For inference on images coming from the robot, the DNN must be first initialized by pressing the 'I' key or "Initialize" button. To start the prediction the 'N' key can be used to toggle it or "Activate" button can be pressed. The FumeBotDNN.py is loaded into the main GUI application FumeBot.py in which the dnn_prediction_function mentioned earlier is run inside the update_video_feed_display function.

Data Communication and Video Transmission

The data communication and reception of video stream is done in FumeBotGUI/FumeBotSockComm.py. The handling of data is done in the handle_socket_data function and the image frames from the camera is handled in the get_socket_stream_frames function in the main GUI. The data is exchanged between the FumeBotSockComm.py and FumeBot.py in the form of PyQt signals as mentioned above in the case of the DNN.

The frames coming from the camera are in JPEG format and is then rendered in the GUI video frame. The figure shown below shows how the video is sent from the client (Robot) to the Server (Fumebot GUI application). Both the RPi camera and the Lepton thermal camera follows the same procedure for transmission of video.

Video TX RX

If other data needs to be sent from the robot, the handle_socket_data function needs to be modified. All the data communication from the Raspberry and Window PC needs to be in the following format:

$<CMD>,<DATA1>,<DATA2>,…,<DATA(n-1)>,#

Data communication between the Raspberry and Arduino is in the following format:

<CMD>,<DATA1>,<DATA2>,…,<DATA(n-1)>,\n

All the data are sent and received in plain string format.

Publication

Thomas, A.; Hedley, J. FumeBot: A Deep Convolutional Neural Network Controlled Robot. Robotics 2019, 8, 62.

Issues

The following are some of the know issues observed during testing.

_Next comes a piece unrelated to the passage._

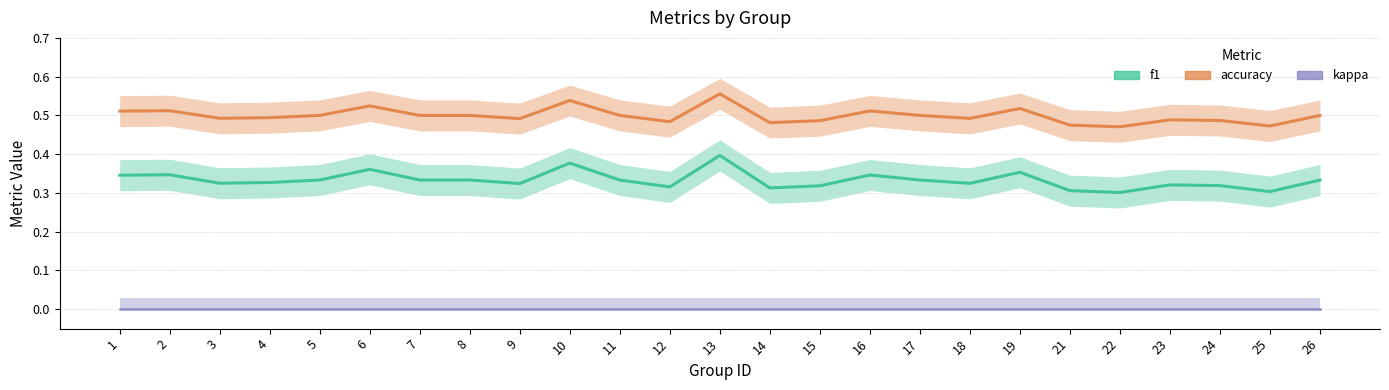

Is the value of kappa at 8 greater than the value of accuracy at 8?

No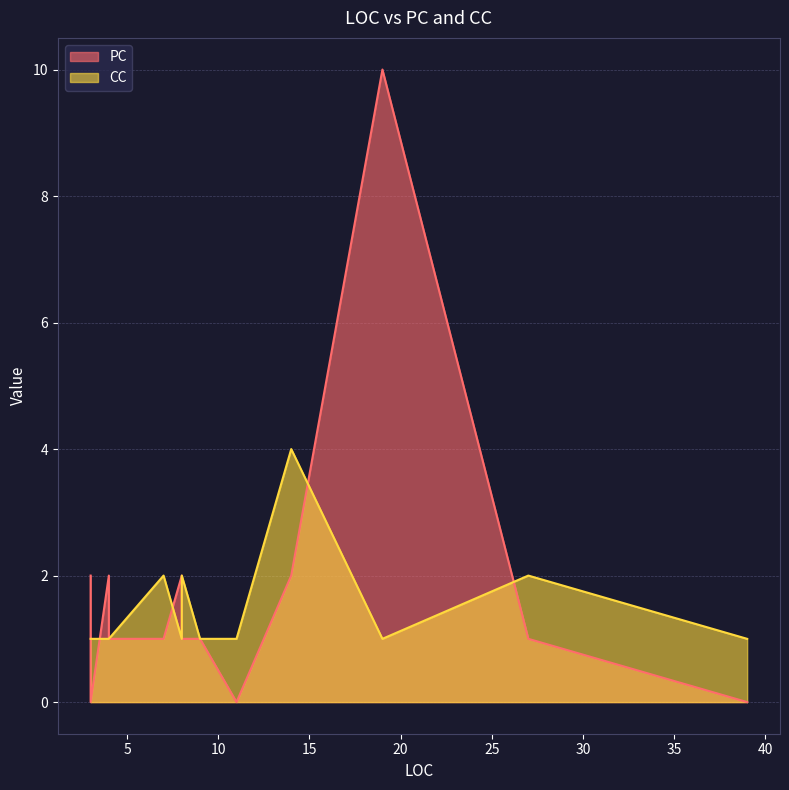

What are all the series names shown in the legend?

PC, CC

  • The FumeBotMain.py which is ran on the client side can sometimes crash with an error caused by OpenCV.
  • Python 2.7 is used in the client side because OpenCV could not be installed for Python 3.6. Later this was resolved but not tested.
  • The FLIR Lepton 3 thermal camera module freezes after a few minutes of usage.
  • Data built up in the client side causes a lag in getting the real time sensor measurements displayed on the GUI.
  • The initialization of the DNN is slow.
  • Saving the training data takes a long time if the data held in the list is large.